SELECTION:
Before discussing some of the characteristics of Quaker prayer, it is useful to consider why Friends dismissed more conventional forms, replacing them with ‘silent waiting’. Johnson argues that it was because they regarded the established churches and their ministers as being in apostasy, and their creeds, prayers and rituals a misrepresentation of the teachings and spiritual guidance of Jesus. He also shows that there seem to be similarities between Quaker meetings and the practices of the primitive ’house churches’, and that Friends probably thought they were recreating many of the features of these very early gatherings – silent waiting, prophesy (akin to individual ministry), ‘careful weighing’, and lack of creeds and liturgy. He takes 1 Corinthians 14: 26-33 (NIV) to illustrate his point:
‘What then shall we say, brothers and sisters? When you come together, each of you has a hymn, or a word of instruction, a revelation, a tongue, or an interpretation. Everything must be done so that the church may be built up. If anyone speaks in a tongue, two – or at the most three – should speak, one at a time, and someone must interpret. If there is no interpreter, the speaker should keep quiet in the church and speak to himself and to God.
Two or three prophets should speak, and the others should weigh carefully what is said. And if a revelation comes to someone who is sitting down, the first speaker should stop. For you can all prophesy in turn so that everyone may be instructed and encouraged. The spirits of prophets are subject to the control of prophets. For God is not a God of disorder but of peace – as in all the congregations of the Lord’s people’.
I don’t know if there are other biblical passages to illustrate the procedures of the house churches. If so, early Friends, with their comprehensive knowledge of the Bible, would have surely known them.
Johnson makes three main points about Quaker prayer. Firstly, it involves a state of preparation, of ‘centring down’, ‘turning the mind to the Light’ or ‘standing still in the Light’. The term ‘centring (or centering) down’ seems to be occasionally viewed with suspicion by some Friends. Not so by Elizabeth Bathurst, who noted in 1679, that ‘This effectual operation of the Spirit…cannot be known without a being centred down into the same.’ The perception of descending into the heart, ‘sinking down to the Seed’, is also well known from some of Penington’s writings, as well as others, such as Sarah Jones (1650) ‘Therefore, come down, come down into the Word of his patience, which is nigh in your hearts, which if you do, he will keep you in the hour of temptation.’
We are left in no doubt that this requires a good deal of work, time and patience. ‘Give not way to the lazy, dreaming mind, for it enters into the temptations’ (Fox, 1653). In some cases, it appears that zealous Friends advocated that this kind of ‘watchfulness’ be extended to everyday life (the Eastern Orthodox use the same word to refer to guarding of thoughts), which reminds us also of passages from Thomas Kelly. Quoting a pamphlet of 1703 by John Bellars, Watch unto Prayer, Braithwaite (1919) says the following:
‘Watchfulness out of meetings is the best preparation for worship within; neither hearing the best preachers, nor a bare turning the thoughts inward when one comes into a meeting, is the true spiritual worship, for the heart within may be a den of darkness, but he that watches in the light will be led into the new Jerusalem, where God and the Lamb are both the light and the temple to worship in, and nothing that defiles can enter’.

DO THIS:
Can you carry on the passage about Quaker prayer from the point where it stops?

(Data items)
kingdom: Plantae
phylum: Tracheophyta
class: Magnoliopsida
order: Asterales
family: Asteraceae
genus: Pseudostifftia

EXERCISE RESULT:
This leads naturally into another of Johnson’s main points, that we cannot do the work of purifying our hearts, and approaching God, by ourselves. This work is done partly by God alone, and partly by God strengthening each of us within. This requires repentance and humility.
Repentance is not a word we hear much of these days, and it was good to read Seth Hinshaw’s article about the importance of this, in the last issue of The Call. Johnson would agree, and quotes Stephen Crisp’s journal (1694):
‘So after long travail, strong cries, and many bitter tears and groans, I found a little hope springing in me, that the Lord in his own time would bring forth his Seed, even his elect Seed, the seed of his covenant, to rule in me; and this was given me at a time when a sense of my own unworthiness had so overwhelmed me in sorrow and anguish…and I was taught to wait on God, and to eat and drink in fear and watchfulness,…..’
In this we hear echoes of the Psalms: ‘For thou desirest not sacrifice, else would I give it. Thou desirest not a burnt sacrifice. The sacrifices of God are a broken spirit: a broken and contrite heart, O God, thou wilt not despise’ (Psalms 51: 16-17).
Another important point that Johnson makes is that the early Quakers felt the stirrings of new life arise within them very slowly at first, and committed, ongoing attention was called for. This was not some revivalist evangelical meeting, with all sins washed instantly away. Commentary by our normal human nature was to be resisted, and the call was to stay very low within, very humble, and wait for the faint stirrings of divine life to appear. Penington has plenty to say about this, as in the following passage (one of many similar ones):
‘When God begets life in the heart, there is the savour of it in the vessel, and a secret, living warmth and virtue, which the heart in some measure feels, whereby it is known. Lie low in the fear of the Most High, that this leaven may grow and increase in thee’. (Some Directions to the Panting Soul, 1661).
The Life is renewed every day, and is not something we can feel once, and then assume is there for good. This is perhaps what Conservative Friends mean by the importance of the ‘daily cross’, the necessity for spiritual work within, every day. The writings of early Friends showed the lengthy cleansing and spiritual healing which had to occur (that in Fox’s case lasted for nine years, before he finally understood his mission on Pendle Hill).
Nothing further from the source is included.